Nagoya- und Cartagena-Protokoll
Le Protocole de Nagoya, négocié dans le cadre de la Convention sur la diversité biologique (CDB), régit l'accès aux ressources génétiques et le partage juste et équitable des avantages découlant de leur utilisation (accès et partage des avantages, APA). Le Protocole de Nagoya sert ainsi à la mise en œuvre du troisième objectif de la Convention sur la biodiversité et contribue à la conservation de la biodiversité et à l'utilisation durable de ses éléments constitutifs.
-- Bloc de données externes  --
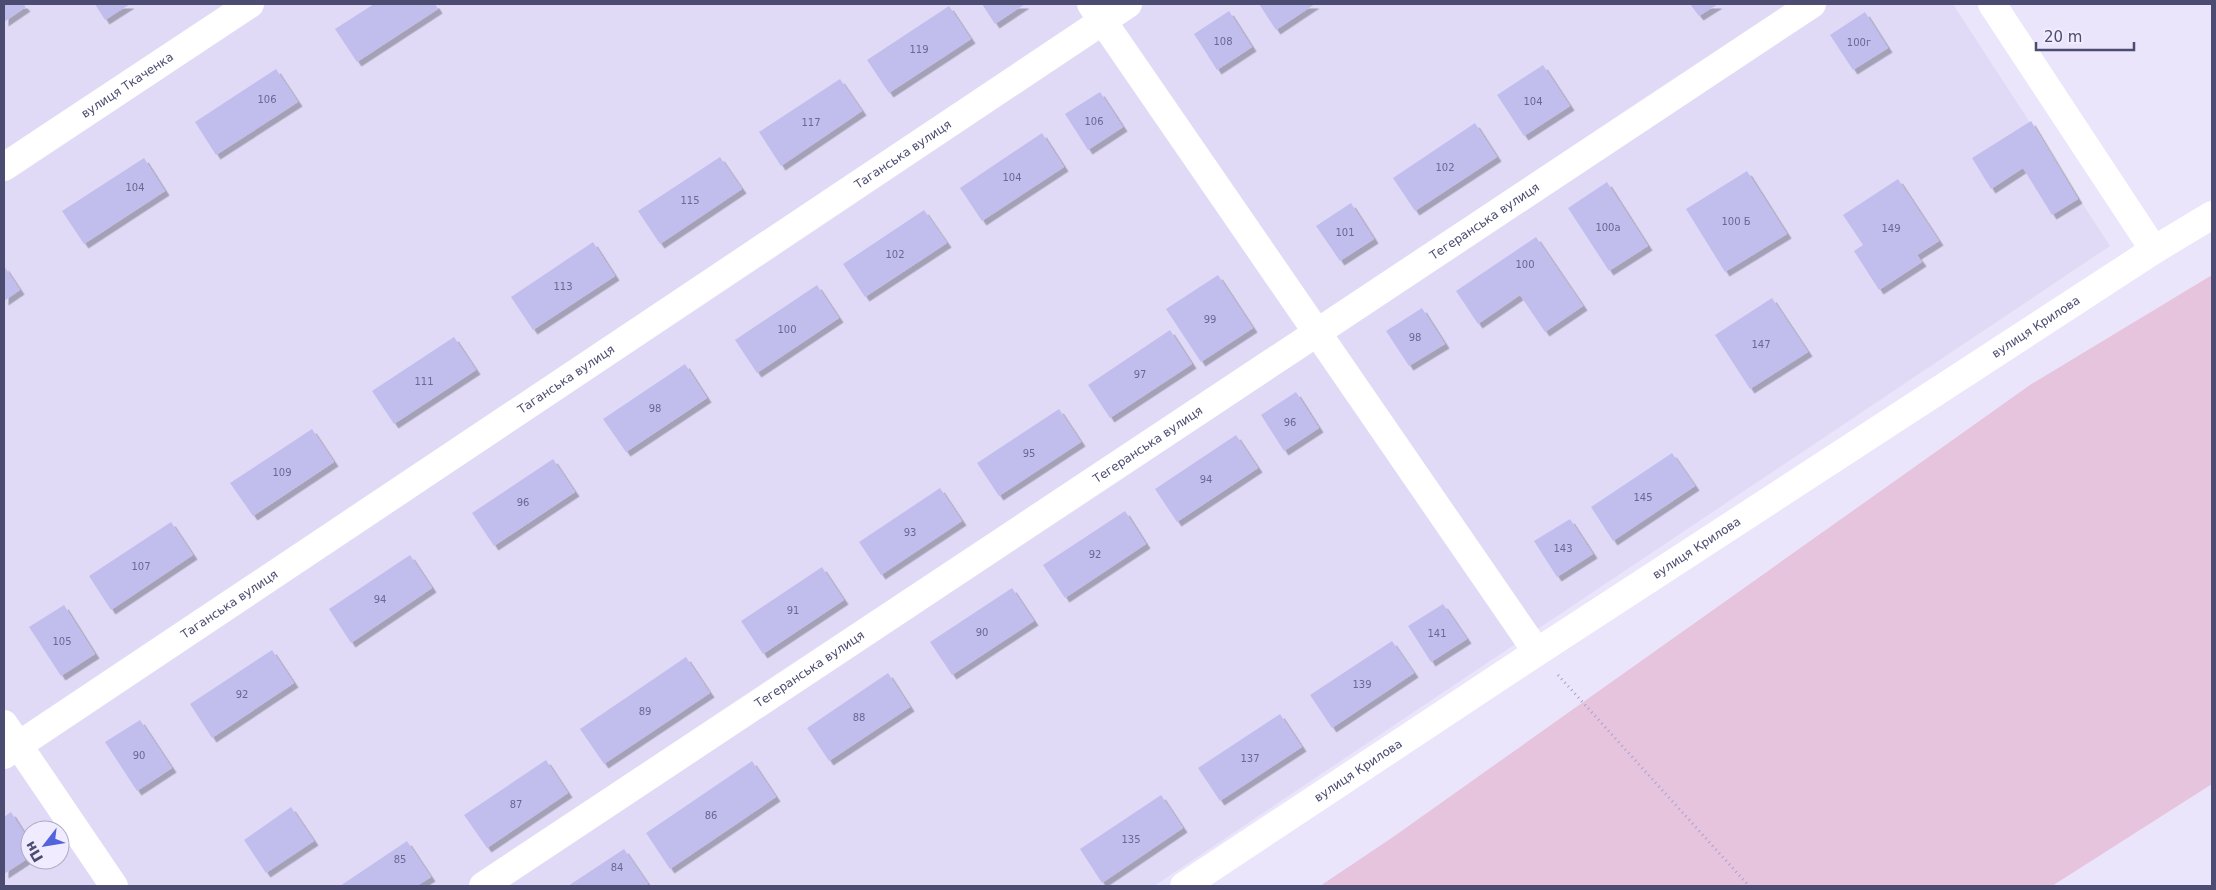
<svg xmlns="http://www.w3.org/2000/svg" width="2216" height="890" font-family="'DejaVu Sans',sans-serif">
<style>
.residential{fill:#e0daf7;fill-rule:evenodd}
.green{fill:#e7c4de}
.building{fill:#c1beee;filter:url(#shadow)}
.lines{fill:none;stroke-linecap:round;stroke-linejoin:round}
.path{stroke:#a4a2d3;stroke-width:3;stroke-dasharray:1 4;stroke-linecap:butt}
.minor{stroke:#fff;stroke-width:28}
.labels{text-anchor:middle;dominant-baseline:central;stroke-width:5;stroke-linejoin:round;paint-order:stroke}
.number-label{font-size:10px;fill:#696891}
.street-label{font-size:12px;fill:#4c4c72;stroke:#f0ebfe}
</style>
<defs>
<filter id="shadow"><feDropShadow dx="4.5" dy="4.5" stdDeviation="0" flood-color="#0004"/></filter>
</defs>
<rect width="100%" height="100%" fill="#ebe5fb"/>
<path class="residential" d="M4,4H1953L2110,246L1154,886H4ZM30,830H60V860H30Z"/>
<path class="green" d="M2212,275V784L2052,886H1320L1393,837L2030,385Z"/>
<path class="building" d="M4,4H23L26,7L4,22Z
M95,4H130L105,20Z
M374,4H435L438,9L357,62L335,29Z
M982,4H1025L995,24Z
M1259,4H1315L1276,30Z
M1690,4H1718L1699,16Z
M949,6L971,39L889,93L867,60Z
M1229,11L1252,47L1217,70L1194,34Z
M1865,12L1888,48L1853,70L1830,35Z
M1543,65L1570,106L1524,136L1497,95Z
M276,69L298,102L216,155L195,122Z
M840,79L862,111L781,166L759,132Z
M1100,92L1123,127L1088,150L1065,114Z
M2031,121L2078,199L2052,215L2023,168L1991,189L1972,158Z
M1475,123L1497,157L1415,211L1393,178Z
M1042,133L1064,167L982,221L960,188Z
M720,157L742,189L660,244L638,211Z
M144,158L165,191L84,244L62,211Z
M1747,171L1787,234L1725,272L1686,209Z
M1898,179L1939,241L1917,255L1922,262L1879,290L1854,251L1863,245L1843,215Z
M1607,182L1648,246L1609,271L1568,208Z
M1351,203L1374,239L1340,261L1316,226Z
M924,210L947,243L865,297L843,264Z
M1536,237L1583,306L1545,332L1520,295L1478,324L1456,291Z
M593,242L615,276L533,330L511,297Z
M4,266L20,290L4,301Z
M1218,275L1253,328L1201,362L1166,309Z
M817,285L839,318L757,373L735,340Z
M1772,298L1808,352L1750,389L1715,335Z
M1422,308L1445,344L1409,366L1386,331Z
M1170,330L1192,364L1110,418L1088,385Z
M454,337L476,370L394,424L372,391Z
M685,364L707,398L626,452L603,419Z
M1296,392L1319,428L1284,451L1261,415Z
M1059,409L1081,442L999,496L977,463Z
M312,429L334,462L253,516L230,483Z
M1236,435L1258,468L1177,522L1155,489Z
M1672,453L1695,486L1613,541L1591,507Z
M553,459L575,492L494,546L472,513Z
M940,488L962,521L881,575L859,542Z
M1125,511L1146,544L1065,598L1043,565Z
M1570,519L1593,554L1557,577L1534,541Z
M171,522L193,555L111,610L89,576Z
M410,555L432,588L351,643L329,609Z
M822,567L844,600L763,654L741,621Z
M1012,588L1034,621L952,675L930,642Z
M1443,604L1467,639L1431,662L1408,626Z
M64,605L95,654L61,676L29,627Z
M1392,641L1414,673L1332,728L1310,695Z
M272,650L294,683L212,738L190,704Z
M686,657L710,693L604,764L580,729Z
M888,673L910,707L829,761L807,728Z
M1280,714L1302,747L1220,801L1198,768Z
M140,720L172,768L137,791L105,742Z
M546,760L568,793L487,848L464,815Z
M752,761L776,797L670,869L646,833Z
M1161,795L1183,828L1102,883L1080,849Z
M291,807L314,841L266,873L244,840Z
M11,812L30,842V857L4,874V817Z
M407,841L431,877L417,886H340Z
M624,849L648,884L645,886H568Z"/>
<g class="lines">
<path class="path" d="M1558,675L1749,886"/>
<g class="minor">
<path d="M1091,4L1537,652"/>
<path d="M1992,4L2154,250"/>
<path id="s1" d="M4,167L250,4"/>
<path d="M4,724L114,886"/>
<path id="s2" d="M4,755L1128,4"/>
<path id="s3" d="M483,886L1812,4"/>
<path id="s4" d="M1184,886L1537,652L2154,250L2212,215"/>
</g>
</g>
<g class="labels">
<g class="number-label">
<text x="1223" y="41">108</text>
<text x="1859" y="42">100г</text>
<text x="919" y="49">119</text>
<text x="267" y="99">106</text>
<text x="1533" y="101">104</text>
<text x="1094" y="121">106</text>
<text x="811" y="122">117</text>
<text x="1445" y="167">102</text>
<text x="1012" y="177">104</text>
<text x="135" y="187">104</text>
<text x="690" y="200">115</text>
<text x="1736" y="221">100 Б</text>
<text x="1608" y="227">100а</text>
<text x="1891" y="228">149</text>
<text x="1345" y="232">101</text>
<text x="895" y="254">102</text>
<text x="1525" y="264">100</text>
<text x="563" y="286">113</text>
<text x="1210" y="319">99</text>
<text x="787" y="329">100</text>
<text x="1415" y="337">98</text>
<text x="1761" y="344">147</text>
<text x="1140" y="374">97</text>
<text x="424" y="381">111</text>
<text x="655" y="408">98</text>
<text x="1290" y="422">96</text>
<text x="1029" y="453">95</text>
<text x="282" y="472">109</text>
<text x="1206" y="479">94</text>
<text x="1643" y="497">145</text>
<text x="523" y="502">96</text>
<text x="910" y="532">93</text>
<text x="1563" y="548">143</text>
<text x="1095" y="554">92</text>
<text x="141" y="566">107</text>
<text x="380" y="599">94</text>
<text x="793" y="610">91</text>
<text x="982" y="632">90</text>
<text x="1437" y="633">141</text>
<text x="62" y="641">105</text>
<text x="1362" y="684">139</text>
<text x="242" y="694">92</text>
<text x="645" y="711">89</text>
<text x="859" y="717">88</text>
<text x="139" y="755">90</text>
<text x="1250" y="758">137</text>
<text x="516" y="804">87</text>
<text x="711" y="815">86</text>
<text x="1131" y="839">135</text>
<text x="400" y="859">85</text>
<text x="617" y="867">84</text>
</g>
<g class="street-label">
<text stroke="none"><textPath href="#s1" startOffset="148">вулиця Ткаченка</textPath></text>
<text stroke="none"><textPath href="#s2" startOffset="1081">Таганська вулиця</textPath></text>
<text stroke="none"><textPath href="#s3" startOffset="1202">Тегеранська вулиця</textPath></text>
<text stroke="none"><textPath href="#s4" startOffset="1019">вулиця Крилова</textPath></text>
<text stroke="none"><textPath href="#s2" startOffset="676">Таганська вулиця</textPath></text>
<text stroke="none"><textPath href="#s3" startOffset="798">Тегеранська вулиця</textPath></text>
<text stroke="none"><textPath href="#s4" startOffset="614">вулиця Крилова</textPath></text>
<text stroke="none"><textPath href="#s2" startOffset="271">Таганська вулиця</textPath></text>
<text stroke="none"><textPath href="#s3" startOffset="392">Тегеранська вулиця</textPath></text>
<text stroke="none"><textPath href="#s4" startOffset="209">вулиця Крилова</textPath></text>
</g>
</g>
<rect width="2216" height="890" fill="none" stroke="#4c4c72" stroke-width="10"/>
<g transform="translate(45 845) rotate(239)"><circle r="24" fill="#f0ebfe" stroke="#aeabc6"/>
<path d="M0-4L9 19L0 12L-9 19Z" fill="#5263dc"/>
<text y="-8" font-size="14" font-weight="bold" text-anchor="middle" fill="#4c4c72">Пн</text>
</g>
<path d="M2036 42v8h98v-8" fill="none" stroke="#4c4c72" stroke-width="2.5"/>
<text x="2044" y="42" font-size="15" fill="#4c4c72" stroke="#f0ebfe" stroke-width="4" paint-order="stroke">20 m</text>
</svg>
Les ressources génétiques sont souvent associées aux savoirs traditionnels des communautés autochtones et locales. C'est pourquoi le Protocole de Nagoya contient également des dispositions sur l'accès à ces savoirs et le partage des avantages qui en découlent.
La Suisse a ratifié le Protocole de Nagoya le 11 juillet 2014, qui est entré en vigueur le 12 octobre 2014. De nouvelles dispositions ont été introduites dans la loi fédérale sur la protection de la nature et du paysage (LPN, RS 451) afin de mettre en œuvre le Protocole à la Suisse (art. 23n à q, 24h, al. 3, et 25d LPN). Elles sont entrées en vigueur le 12 octobre 2014. L'ordonnance sur le Protocole de Nagoya (O Nag, RS 451.61) est entrée en vigueur le 1er février 2016. Elle concrétise les dispositions relatives aux ressources génétiques contenues dans la loi sur la protection de la nature et du paysage et met en œuvre le Protocole de Nagoya en Suisse.
Protocole de Carthagène sur la biosécurité
Dans le cadre de la Convention sur la diversité biologique (CDB), ces mêmes États ont également adopté en 2000 le Protocole de Carthagène sur la biosécurité. La Suisse l'a ratifié le 26 mars 2002. Le Protocole de Carthagène est un instrument de droit international qui traite des aspects environnementaux et sanitaires liés à l'utilisation d'organismes vivants génétiquement modifiés. Il vise à garantir que les organismes vivants modifiés à l'aide de la biotechnologie moderne qui peuvent présenter un risque pour la conservation et l'utilisation durable de la diversité biologique sont transportés et utilisés en toute sécurité.
En complément du Protocole de Carthagène, le Protocole additionnel de Nagoya / Kuala Lumpur a été adopté en 2010 à Nagoya. Ce protocole additionnel prévoit des règles et des procédures internationales en matière de responsabilité et de réparation en cas de dommages causés à la biodiversité par des organismes génétiquement modifiés (OGM). La Suisse a ratifié le protocole additionnel le 27 octobre 2014. Entré en vigueur le 5 mars 2018, ses dispositions sont conformes à la loi sur le génie génétique (LGG ; RS 814.91) en vigueur.